* SUPPLIED PASSAGE *
◆ ◆ ◆ ◆ ◆ ◆ ◆

The trip ignites one of my oldest rants/evidentiary diatribes concerning the baffling dunder-ninniehood of our city’s transit apparatchiks.

Sunset Boulevard (aka Cesar Chavez Avenue, east of Broadway) is arguably LA’s most important thoroughfare. It is certainly among the longest, snaking from the Pacific through the West Side, crossing the Sepulveda Pass, sweeping by UCLA, through Bel-Air, Beverly Hills, West Hollywood, and Hollywood proper before it reaches my neck of the woods and angles downtown, crossing the Los Angeles River, and – renamed – stretches deep into East LA. That’s over 35 miles, and just after the rechristening point, it skirts the north side of Union Station, transit hub for Amtrak, the Gold and Red light rail, and Metrolink commuter trains – along with the airport bus.

But despite Sunset’s importance, and despite the fact that it actually constitues one edge of the station complex, you can’t get there from here! There is no bus running along this boulevard that stops anywere within a one-third mile walk of the station. Instead, riders have to detour several blocks south and east, catch another bus – paying another full fare, if they don’t have a monthly pass – that then doubles back to the station. Waste of time, money, fuel.

◆ ◆ ◆ ◆ ◆ ◆ ◆

* Dataset excerpts *
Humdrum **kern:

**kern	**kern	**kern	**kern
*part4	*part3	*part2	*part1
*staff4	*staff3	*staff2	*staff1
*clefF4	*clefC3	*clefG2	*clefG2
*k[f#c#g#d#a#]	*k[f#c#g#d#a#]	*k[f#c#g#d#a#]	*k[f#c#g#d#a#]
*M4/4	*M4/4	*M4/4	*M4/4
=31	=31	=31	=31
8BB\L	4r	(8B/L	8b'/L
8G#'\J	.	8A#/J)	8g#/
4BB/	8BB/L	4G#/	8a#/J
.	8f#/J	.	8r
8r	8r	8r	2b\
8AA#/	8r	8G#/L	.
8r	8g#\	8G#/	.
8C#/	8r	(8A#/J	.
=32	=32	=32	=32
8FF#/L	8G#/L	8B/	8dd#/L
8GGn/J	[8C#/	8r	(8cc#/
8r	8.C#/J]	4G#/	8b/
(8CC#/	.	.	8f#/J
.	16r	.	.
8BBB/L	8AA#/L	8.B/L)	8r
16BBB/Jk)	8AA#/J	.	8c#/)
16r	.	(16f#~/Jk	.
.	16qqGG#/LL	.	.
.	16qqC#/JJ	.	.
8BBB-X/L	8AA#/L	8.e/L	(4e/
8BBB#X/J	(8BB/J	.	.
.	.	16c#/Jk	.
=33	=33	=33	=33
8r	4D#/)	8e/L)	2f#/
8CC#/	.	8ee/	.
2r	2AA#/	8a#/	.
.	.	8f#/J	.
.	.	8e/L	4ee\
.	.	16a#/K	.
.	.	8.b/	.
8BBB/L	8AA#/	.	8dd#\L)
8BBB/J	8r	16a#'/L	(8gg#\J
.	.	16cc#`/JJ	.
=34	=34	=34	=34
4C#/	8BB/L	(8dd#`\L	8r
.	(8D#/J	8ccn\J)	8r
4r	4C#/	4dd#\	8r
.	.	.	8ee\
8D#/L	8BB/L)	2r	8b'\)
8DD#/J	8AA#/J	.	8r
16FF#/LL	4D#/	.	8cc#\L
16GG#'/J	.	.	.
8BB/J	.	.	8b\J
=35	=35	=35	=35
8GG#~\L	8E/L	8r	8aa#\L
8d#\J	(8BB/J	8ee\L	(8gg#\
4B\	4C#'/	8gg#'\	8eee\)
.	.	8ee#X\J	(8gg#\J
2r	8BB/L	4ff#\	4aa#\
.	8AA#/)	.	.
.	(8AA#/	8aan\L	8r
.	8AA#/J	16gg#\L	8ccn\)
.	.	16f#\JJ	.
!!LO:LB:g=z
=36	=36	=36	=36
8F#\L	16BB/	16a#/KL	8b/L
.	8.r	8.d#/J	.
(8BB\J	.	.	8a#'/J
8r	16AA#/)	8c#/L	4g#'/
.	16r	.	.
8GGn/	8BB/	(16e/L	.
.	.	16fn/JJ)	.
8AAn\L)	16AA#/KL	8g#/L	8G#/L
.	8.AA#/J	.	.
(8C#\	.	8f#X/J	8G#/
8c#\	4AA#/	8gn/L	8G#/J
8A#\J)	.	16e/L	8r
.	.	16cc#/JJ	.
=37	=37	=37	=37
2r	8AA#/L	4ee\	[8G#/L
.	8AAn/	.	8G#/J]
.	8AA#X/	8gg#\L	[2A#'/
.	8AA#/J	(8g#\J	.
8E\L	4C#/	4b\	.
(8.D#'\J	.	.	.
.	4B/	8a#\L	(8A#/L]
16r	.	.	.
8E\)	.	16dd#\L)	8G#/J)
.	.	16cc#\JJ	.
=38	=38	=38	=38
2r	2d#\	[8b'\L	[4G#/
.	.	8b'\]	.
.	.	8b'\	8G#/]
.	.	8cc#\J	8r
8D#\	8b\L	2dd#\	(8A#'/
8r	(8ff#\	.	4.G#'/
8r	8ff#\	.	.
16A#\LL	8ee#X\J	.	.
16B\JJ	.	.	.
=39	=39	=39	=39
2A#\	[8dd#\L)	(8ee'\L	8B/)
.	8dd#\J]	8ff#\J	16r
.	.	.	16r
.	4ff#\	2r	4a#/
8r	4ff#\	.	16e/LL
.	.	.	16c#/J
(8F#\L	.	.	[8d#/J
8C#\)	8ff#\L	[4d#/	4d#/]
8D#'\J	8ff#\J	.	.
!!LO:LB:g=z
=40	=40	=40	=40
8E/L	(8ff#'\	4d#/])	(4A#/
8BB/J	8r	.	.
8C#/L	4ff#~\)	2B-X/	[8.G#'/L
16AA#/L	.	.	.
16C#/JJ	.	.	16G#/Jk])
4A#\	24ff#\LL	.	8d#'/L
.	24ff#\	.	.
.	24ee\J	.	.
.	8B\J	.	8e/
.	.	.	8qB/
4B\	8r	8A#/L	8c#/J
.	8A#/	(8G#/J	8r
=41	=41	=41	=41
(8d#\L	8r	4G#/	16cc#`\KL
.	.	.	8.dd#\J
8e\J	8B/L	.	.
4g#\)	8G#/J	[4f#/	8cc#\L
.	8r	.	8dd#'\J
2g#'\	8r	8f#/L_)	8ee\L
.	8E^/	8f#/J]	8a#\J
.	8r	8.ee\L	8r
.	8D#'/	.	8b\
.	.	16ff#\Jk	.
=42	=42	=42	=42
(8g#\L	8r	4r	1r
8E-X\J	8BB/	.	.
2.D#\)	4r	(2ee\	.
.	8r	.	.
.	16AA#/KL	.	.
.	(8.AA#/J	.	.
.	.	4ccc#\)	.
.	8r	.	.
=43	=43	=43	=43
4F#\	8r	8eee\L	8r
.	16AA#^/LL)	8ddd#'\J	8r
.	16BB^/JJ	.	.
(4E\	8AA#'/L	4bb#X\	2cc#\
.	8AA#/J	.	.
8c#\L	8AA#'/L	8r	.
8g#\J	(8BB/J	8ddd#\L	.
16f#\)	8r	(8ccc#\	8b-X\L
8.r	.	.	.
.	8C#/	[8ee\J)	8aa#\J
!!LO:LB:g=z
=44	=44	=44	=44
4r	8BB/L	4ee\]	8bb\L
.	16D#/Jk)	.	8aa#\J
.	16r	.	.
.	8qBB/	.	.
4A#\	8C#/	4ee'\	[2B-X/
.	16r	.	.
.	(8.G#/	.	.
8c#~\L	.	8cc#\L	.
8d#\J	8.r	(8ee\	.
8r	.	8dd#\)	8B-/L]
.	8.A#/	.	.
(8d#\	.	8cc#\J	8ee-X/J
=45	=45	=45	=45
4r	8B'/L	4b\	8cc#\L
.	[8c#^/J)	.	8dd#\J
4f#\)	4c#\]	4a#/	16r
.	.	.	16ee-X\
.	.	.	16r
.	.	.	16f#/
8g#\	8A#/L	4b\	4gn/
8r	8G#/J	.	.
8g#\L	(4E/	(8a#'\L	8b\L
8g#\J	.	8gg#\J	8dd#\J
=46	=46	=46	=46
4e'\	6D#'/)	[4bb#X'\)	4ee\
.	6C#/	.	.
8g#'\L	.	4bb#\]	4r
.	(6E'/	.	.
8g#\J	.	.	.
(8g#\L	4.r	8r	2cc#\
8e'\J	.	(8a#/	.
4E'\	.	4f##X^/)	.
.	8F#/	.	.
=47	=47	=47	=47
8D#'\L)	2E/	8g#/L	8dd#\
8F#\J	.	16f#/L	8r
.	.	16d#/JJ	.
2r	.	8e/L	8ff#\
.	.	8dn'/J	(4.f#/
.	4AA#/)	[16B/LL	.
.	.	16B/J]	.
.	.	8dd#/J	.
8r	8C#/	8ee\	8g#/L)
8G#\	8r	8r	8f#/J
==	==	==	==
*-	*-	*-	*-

◆ ◆ ◆ ◆ ◆ ◆ ◆

* TASKS *
1 - In the Sunset Boulevard passage, what is the boulevard called east of Broadway?
2 - Continue the Sunset Boulevard passage from its last sentence.
The notated music entries are separate material, unrelated to the Sunset Boulevard passage.

* SET OF ANSWERS *
1 - Cesar Chavez Avenue.

2 -
Running a bus the full length of a city’s most important street – with a stop at that city’s most important mass transit center – would seem a no-brainer.

If only our DOT geniuses cared to think about unsexy buses, instead of cars. If only the had the huevos to get out of that gleaming new headquarters – which happens to be situated right alongside that very boulevard and above that very station – and think about the comfort of their customers, instead of their own.

I know, ugly, mean, rant. In any case, my new bride calmed me down, we’re off to Hawaii – my first real vacation ever – and back in seven days.

In the spirit of both constructiveness and aloha, I promise a splendid pineapple of friendship to the first person at Metro who cab credibly explain this.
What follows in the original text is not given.